[BEGIN Supplied records]
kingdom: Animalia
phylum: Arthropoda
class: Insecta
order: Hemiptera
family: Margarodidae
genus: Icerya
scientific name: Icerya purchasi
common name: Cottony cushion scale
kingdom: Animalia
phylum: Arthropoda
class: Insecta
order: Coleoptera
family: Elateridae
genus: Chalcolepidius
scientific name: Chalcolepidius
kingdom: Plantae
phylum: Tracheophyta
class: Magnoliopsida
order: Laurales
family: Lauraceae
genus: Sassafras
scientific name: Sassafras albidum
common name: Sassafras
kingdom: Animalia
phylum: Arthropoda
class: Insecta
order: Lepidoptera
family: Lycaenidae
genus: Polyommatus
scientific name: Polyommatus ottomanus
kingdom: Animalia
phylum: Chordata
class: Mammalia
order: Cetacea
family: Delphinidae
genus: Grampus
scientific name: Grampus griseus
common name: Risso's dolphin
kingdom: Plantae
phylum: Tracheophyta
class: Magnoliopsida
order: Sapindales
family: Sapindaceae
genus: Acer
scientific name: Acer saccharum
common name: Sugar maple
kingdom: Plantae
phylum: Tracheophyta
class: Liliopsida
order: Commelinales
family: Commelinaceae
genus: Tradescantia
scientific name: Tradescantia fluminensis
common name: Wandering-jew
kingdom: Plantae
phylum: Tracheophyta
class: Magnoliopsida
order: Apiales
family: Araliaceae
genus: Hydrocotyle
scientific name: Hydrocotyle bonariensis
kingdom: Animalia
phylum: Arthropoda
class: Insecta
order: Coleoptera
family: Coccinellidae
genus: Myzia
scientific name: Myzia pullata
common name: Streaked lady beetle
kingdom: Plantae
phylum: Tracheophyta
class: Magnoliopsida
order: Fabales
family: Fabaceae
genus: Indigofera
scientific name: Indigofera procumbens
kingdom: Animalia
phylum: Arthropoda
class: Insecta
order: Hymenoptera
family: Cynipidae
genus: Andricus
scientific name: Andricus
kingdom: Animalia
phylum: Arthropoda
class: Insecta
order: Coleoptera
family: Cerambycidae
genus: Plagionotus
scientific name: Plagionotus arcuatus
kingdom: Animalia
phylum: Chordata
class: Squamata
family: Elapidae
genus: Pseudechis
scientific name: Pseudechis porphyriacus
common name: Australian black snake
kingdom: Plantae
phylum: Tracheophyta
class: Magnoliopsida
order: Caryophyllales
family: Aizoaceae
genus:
[END Supplied records]
[Task directions]
Copy out every line of the records that contains the string "common". Case counts, so uppercase and lowercase letters must match.

[Task result]
common name: Cottony cushion scale
common name: Sassafras
common name: Risso's dolphin
common name: Sugar maple
common name: Wandering-jew
common name: Streaked lady beetle
common name: Australian black snake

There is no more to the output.